On Thursday, a federal judge blocked the state of New York from enforcing part of a gun control law that bans firearms in places of worship.
The law, enacted Sept. 1, came in response to a Supreme Court ruling this year that struck down a law in the state that required permit applicants to show “proper cause” for carrying a firearm. This week’s decision is the latest victory in a string of lawsuits surrounding gun laws after the Supreme Court’s ruling.
The Sept. law banned firearms in “sensitive” places, including places of worship. Townhall reported how a group of Jewish gun owners in Brooklyn, New York filed a lawsuit against it, arguing that it makes their community more susceptible to violent crime during worship and leaves them unable to defend themselves.
In addition, two church leaders sued, arguing that the law violates the Second Amendment in the U.S. Constitution.
U.S. District Judge John Sinatra agreed with the church leaders in a 40-page ruling, according to Reuters. Sinatra issued a temporary restraining order against the state from enforcing the provision while the court battle continues.
Reuters added that Sinatra cited the Supreme Court’s decision from this past June in his ruling.
"The nation's history does not countenance such an incursion into the right to keep and bear arms across all places of worship across the state," Sinatra wrote. "The right to self-defense is no less important and no less recognized at these places."
Townhall covered how the Supreme Court’s ruling in New York State Rifle & Pistol Association Inc. v. Bruen came down 6-3 with Justice Clarence Thomas penning the majority opinion. Thomas wrote that the Second Amendment should not be treated differently than other rights outlined in the Bill of Rights:
The constitutional right to bear arms in public for self defense is not “a second-class right, subject to an entirely different body of rules than the other Bill of Rights guarantees.” We know of no other constitutional right that an individual may exercise only after demonstrating to government officers some special need. That is not how the First Amendment works when it comes to unpopular speech or the free exercise of religion. It is not how the Sixth Amendment works when it comes to a defendant’s right to confront the witnesses against him. And it is not how the Second Amendment works when it comes to public carry for self defense. New York’s proper-cause requirement violates the Fourteenth Amendment in that it prevents law-abiding citizens with ordinary self-defense needs from exercising their right to keep and bear arms. We therefore reverse the judgment of the Court of Appeals and remand the case for further proceedings consistent with this opinion.

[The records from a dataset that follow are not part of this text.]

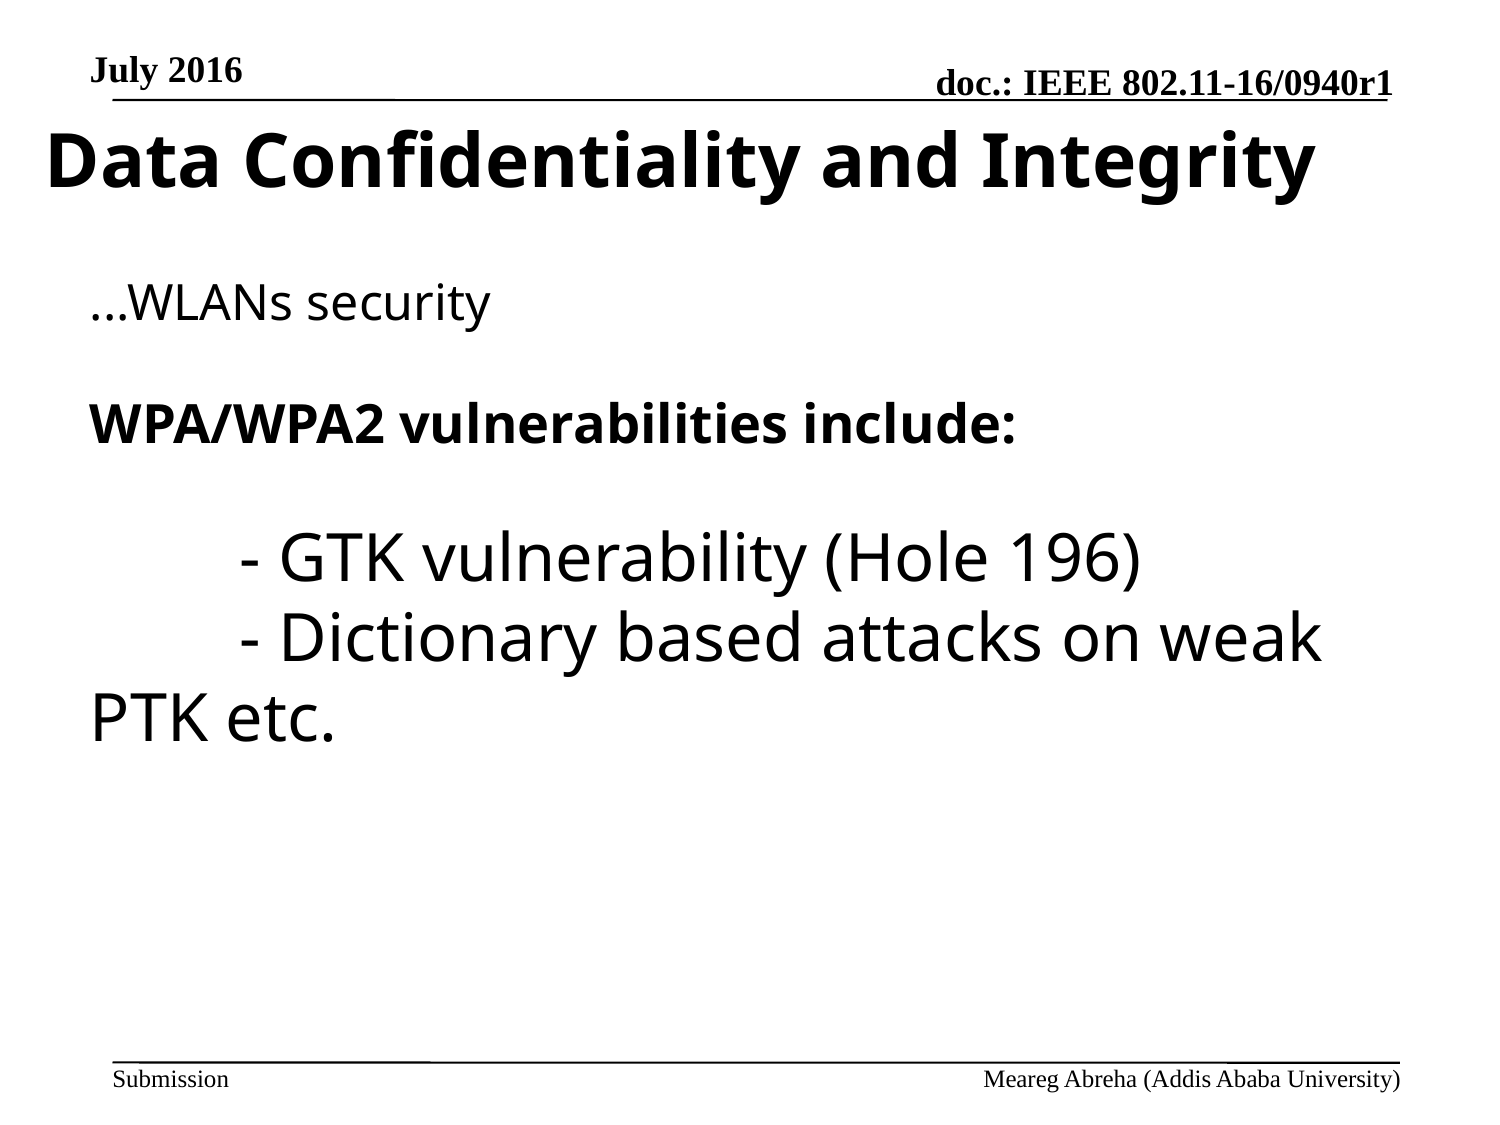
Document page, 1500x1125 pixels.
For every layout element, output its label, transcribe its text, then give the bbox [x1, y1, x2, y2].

text_box [75, 45, 1425, 232]
text_box Data Confidentiality and Integrity [30, 104, 1353, 198]
text_box July 2016 [74, 37, 258, 98]
text_box ...WLANs security WPA/WPA2 vulnerabilities include: - GTK vulnerability (Hole 196) - Dictionary based attacks on weak PTK etc. [75, 262, 1425, 1005]
footer Meareg Abreha (Addis Ababa University) [902, 1061, 1402, 1093]
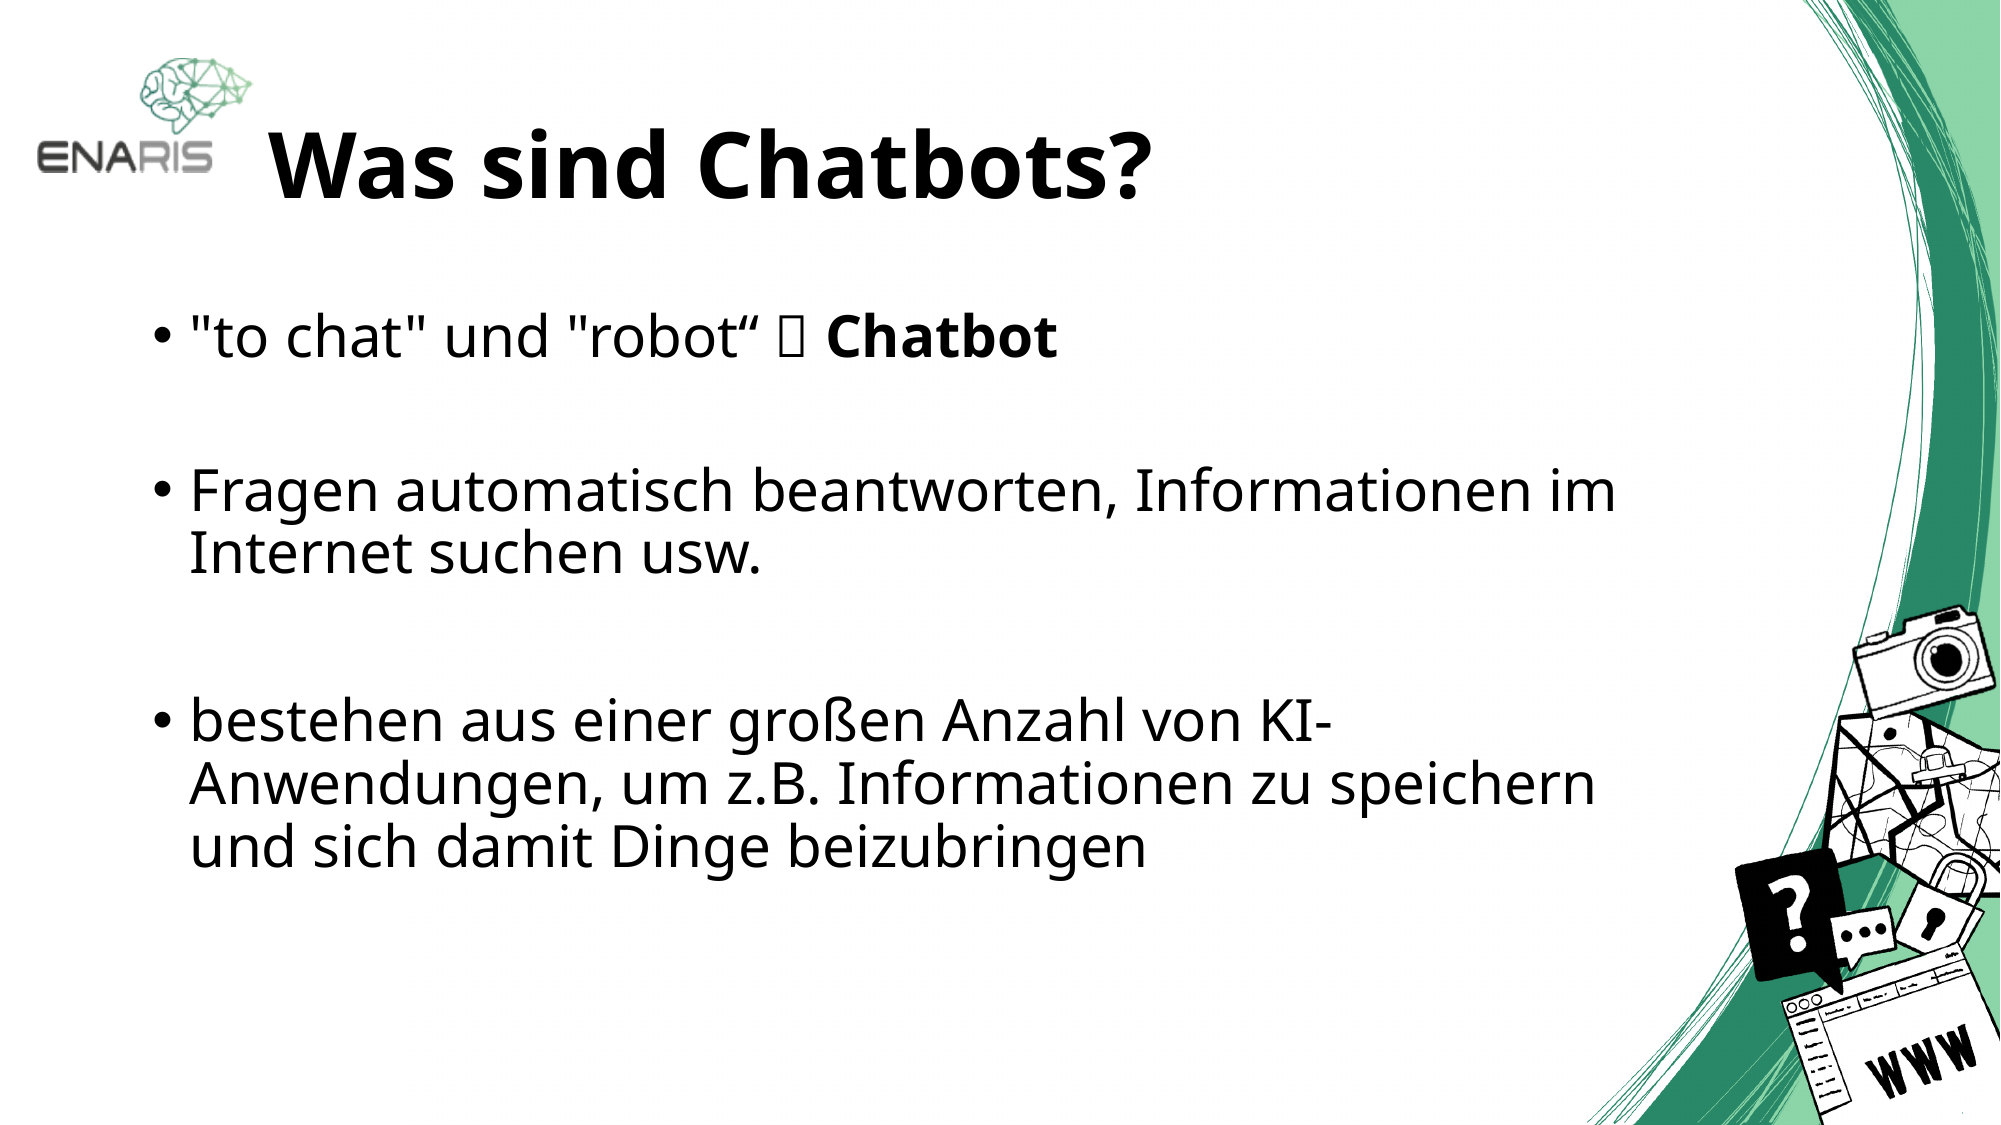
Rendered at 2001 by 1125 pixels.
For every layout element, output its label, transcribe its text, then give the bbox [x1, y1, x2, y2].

picture [37, 58, 254, 173]
picture [408, 0, 2000, 1125]
title Was sind Chatbots? [253, 59, 1863, 278]
list "to chat" und "robot“  Chatbot Fragen automatisch beantworten, Informationen im Internet suchen usw. bestehen aus einer großen Anzahl von KI-Anwendungen, um z.B. Informationen zu speichern und sich damit Dinge beizubringen [137, 299, 1728, 1014]
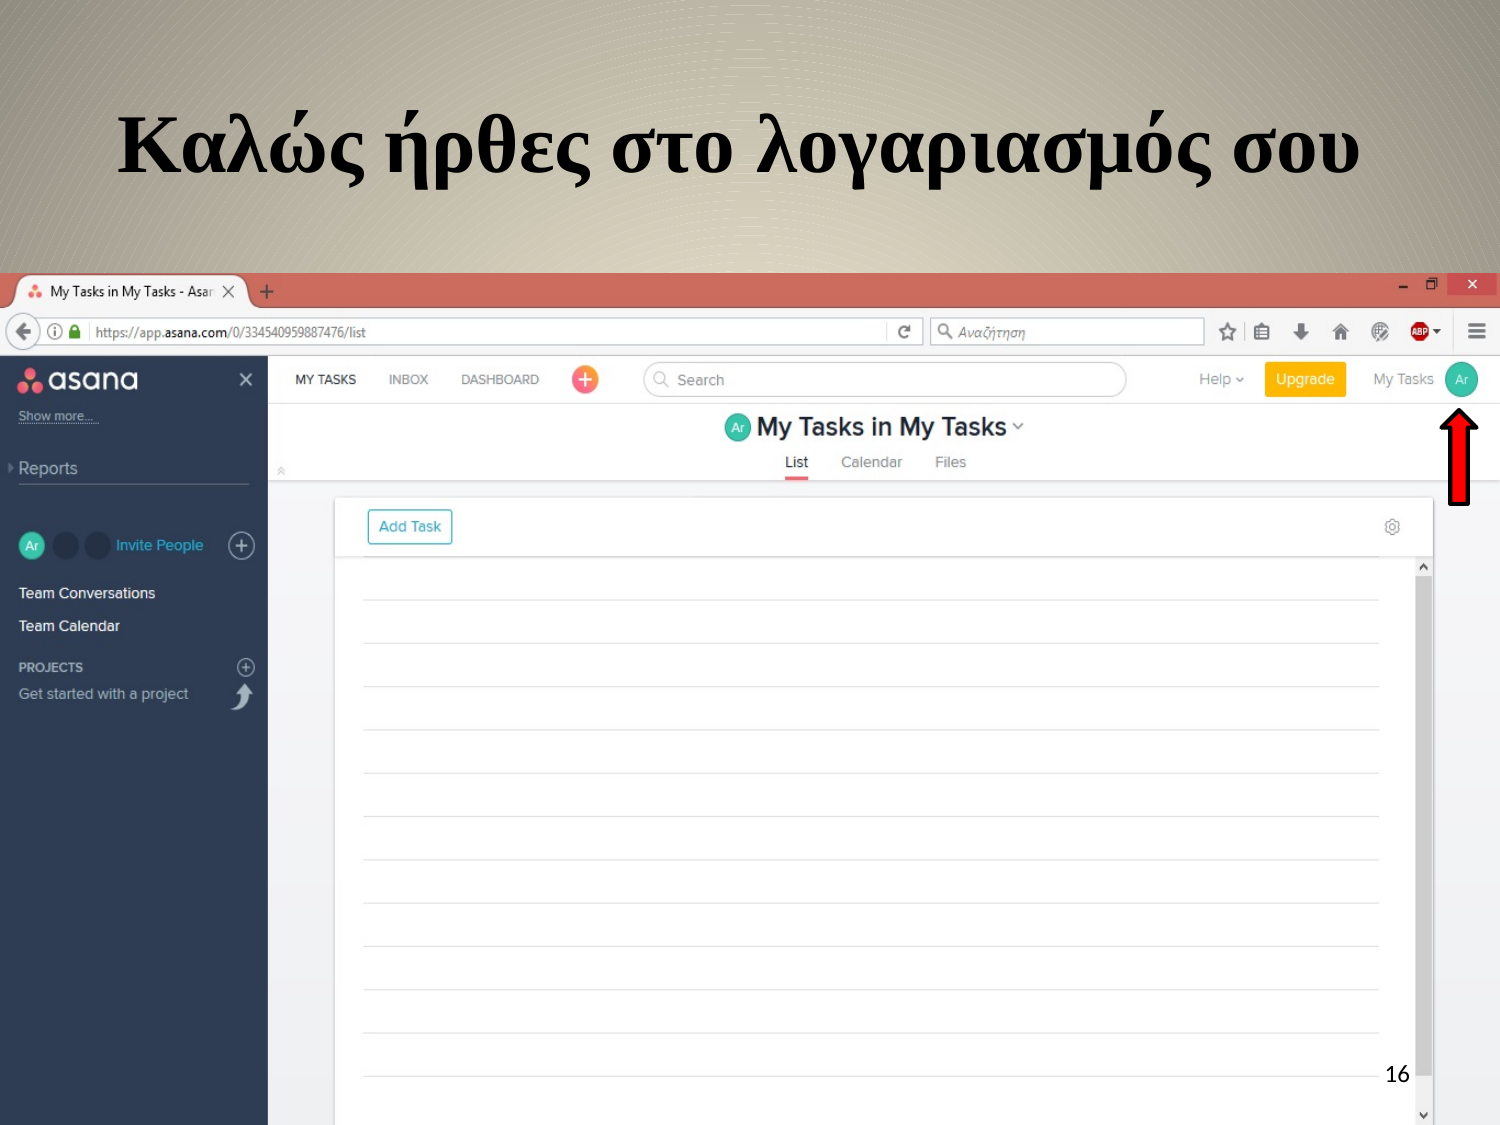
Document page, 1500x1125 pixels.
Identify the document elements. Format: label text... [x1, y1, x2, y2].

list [0, 273, 1500, 1125]
title Καλώς ήρθες στο λογαριασμός σου [75, 45, 1425, 233]
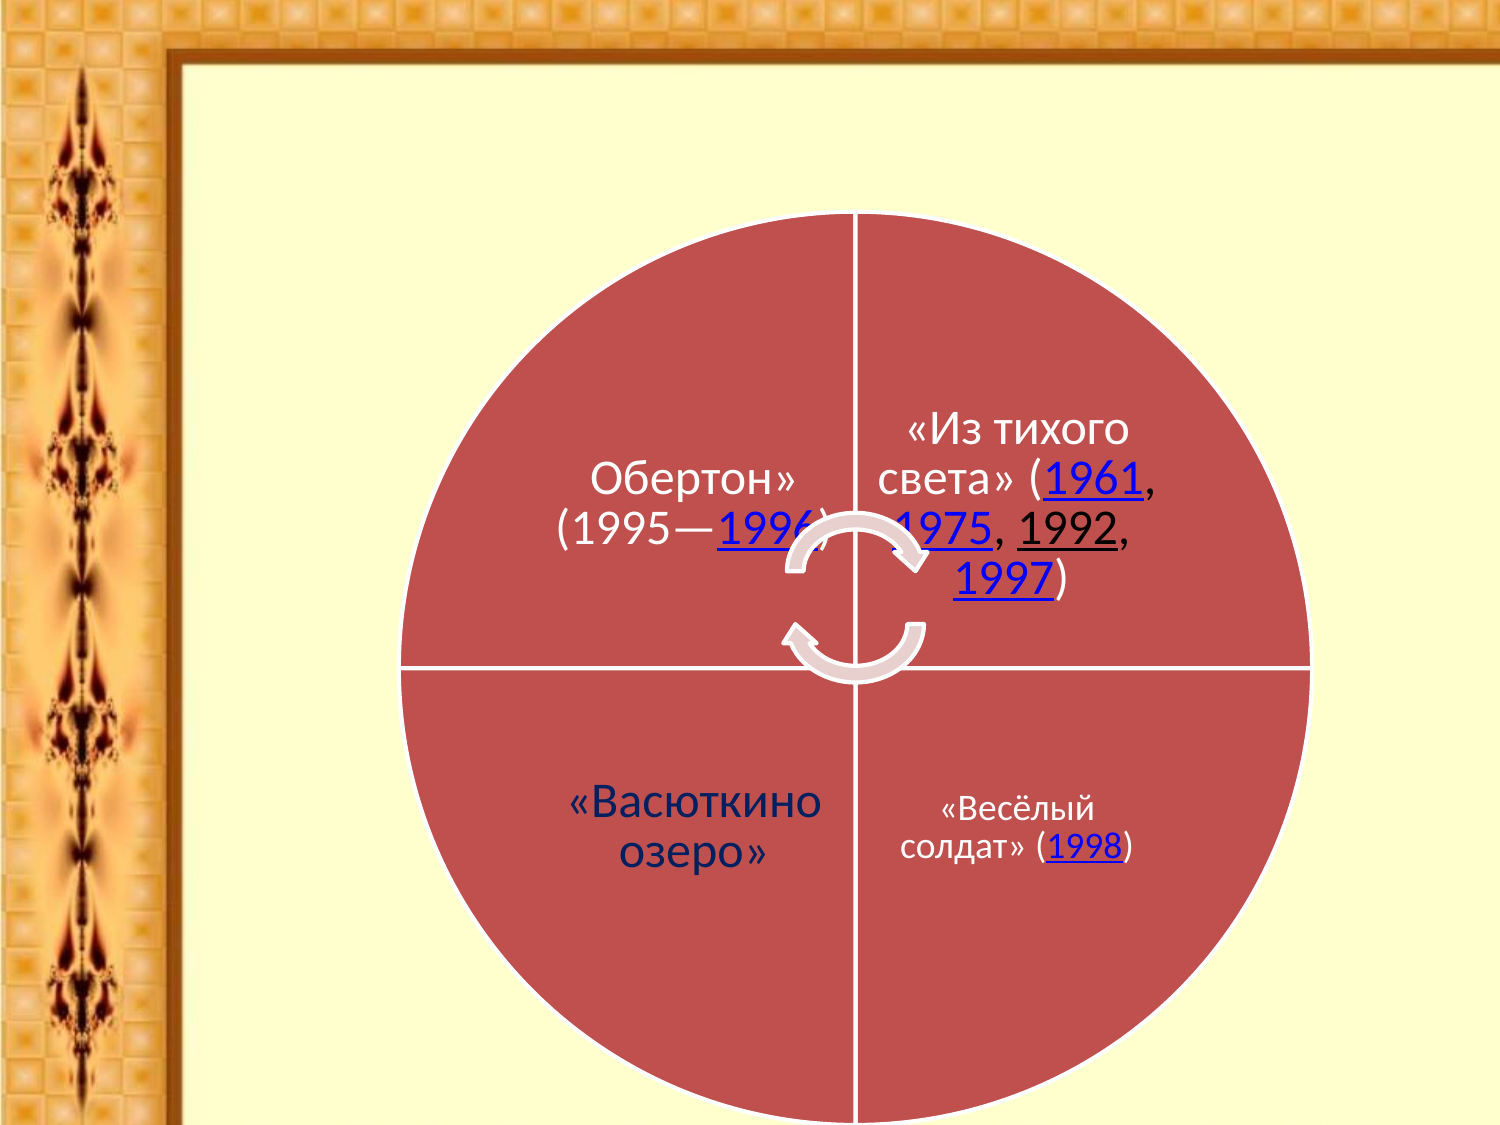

The Court’s landmark decision has paved the way for lower courts to strike down gun laws. Earlier this month, the Supreme Court vacated a Massachusetts gun law that imposed a lifetime ban on purchasing handguns for anyone convicted of nonviolent misdemeanors involving the possession of guns. The law included the need for a license to purchase or possess a pistol.
In Tennessee, a court ruled that public housing agencies are prohibited from including provisions in their leases that prevent tenants from having firearms in their homes. A three-panel appeals court made the decision unanimously, stating that such policies violate the Second Amendment.
And, a federal judge in West Virginia ruled that part of a federal law that prohibits the possession of a firearm with an “altered, obliterated, or removed” serial number is unconstitutional.